Tea with Milk (1 Teacup (6 Fl Oz)) and Peanuts (100 G)
Afternoon Snack
131 mg/dL
avg. peak value
Usually has a stable response
Avg. Food Score on Ultrahuman App
Ultrahuman Users got a STABLE response
How to consume Peanuts, Tea With Milk without glucose spikes
Portion Control
Limit the quantity of peanuts you consume in one sitting to avoid excessive intake, which can lead to larger glucose spikes.
Choose Unsalted, Raw Peanuts
Opt for raw or dry-roasted peanuts without added salt or sugars, as these additives can contribute to higher glucose levels.

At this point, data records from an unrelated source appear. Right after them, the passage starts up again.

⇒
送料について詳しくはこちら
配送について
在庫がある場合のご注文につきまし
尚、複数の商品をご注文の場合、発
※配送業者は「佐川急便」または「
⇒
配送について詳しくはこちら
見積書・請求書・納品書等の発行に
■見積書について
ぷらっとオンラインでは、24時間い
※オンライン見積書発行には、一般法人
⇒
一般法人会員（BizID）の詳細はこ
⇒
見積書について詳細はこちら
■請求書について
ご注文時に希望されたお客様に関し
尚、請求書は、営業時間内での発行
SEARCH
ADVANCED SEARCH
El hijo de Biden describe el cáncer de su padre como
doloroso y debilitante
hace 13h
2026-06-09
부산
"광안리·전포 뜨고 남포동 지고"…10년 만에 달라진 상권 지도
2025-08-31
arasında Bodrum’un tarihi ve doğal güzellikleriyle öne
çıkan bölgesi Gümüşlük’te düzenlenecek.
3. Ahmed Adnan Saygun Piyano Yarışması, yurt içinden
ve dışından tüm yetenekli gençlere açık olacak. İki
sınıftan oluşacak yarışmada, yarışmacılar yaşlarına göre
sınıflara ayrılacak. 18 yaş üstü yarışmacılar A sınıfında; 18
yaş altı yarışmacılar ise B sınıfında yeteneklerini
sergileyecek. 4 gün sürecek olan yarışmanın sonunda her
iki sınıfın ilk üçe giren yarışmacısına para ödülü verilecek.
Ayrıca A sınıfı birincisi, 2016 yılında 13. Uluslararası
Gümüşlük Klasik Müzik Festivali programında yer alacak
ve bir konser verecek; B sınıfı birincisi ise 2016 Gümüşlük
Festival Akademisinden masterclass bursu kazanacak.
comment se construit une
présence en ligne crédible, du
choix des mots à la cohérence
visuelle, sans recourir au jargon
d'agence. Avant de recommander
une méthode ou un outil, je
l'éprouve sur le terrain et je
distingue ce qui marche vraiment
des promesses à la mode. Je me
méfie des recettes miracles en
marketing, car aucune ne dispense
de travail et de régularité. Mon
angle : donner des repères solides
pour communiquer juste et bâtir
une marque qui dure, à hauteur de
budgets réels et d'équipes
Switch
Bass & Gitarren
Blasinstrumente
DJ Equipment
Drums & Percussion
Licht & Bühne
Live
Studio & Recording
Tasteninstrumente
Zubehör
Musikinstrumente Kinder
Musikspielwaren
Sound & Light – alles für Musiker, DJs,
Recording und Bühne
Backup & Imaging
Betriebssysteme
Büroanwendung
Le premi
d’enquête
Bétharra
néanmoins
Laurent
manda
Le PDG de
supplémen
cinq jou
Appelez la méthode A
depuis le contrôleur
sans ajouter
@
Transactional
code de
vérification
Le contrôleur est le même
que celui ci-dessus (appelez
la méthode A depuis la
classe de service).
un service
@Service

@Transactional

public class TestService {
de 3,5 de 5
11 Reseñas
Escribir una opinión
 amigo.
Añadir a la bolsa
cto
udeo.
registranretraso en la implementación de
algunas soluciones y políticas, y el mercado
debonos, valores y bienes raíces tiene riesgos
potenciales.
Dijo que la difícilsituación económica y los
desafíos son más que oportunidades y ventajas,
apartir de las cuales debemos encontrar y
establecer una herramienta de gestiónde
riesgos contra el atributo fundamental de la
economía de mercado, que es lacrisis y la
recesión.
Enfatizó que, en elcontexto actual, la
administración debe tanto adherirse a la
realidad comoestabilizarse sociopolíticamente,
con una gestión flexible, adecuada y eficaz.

Combine with High-Fiber Foods
Pair peanuts with foods rich in fiber, like carrots or celery, to slow down digestion and reduce glucose spikes.
Balanced Meal Composition
Include proteins and greens like grilled chicken and spinach salad in your meal to help stabilize blood sugar levels.
Drink Unsweetened Tea
If tea with milk is essential, consider using unsweetened almond milk, which is lower in carbohydrates than regular milk.
Add Cinnamon to Tea
Incorporate a sprinkle of cinnamon into your tea, as it has properties that may help in stabilizing blood sugar levels.
Incorporate Healthy Fats
Include healthy fats such as avocado or olive oil in your meals to promote a slower absorption of carbohydrates.
Monitor Meal Timing
Space out your intake of peanuts and tea with milk as snacks between meals rather than as part of a main meal to help manage glucose levels.
Stay Hydrated
Drink plenty of water throughout the day to support overall metabolic processes and help maintain stable blood sugar levels.
Physical Activity
Engage in light physical activity, such as a walk, after consuming peanuts or tea with milk to help improve insulin sensitivity and glucose uptake.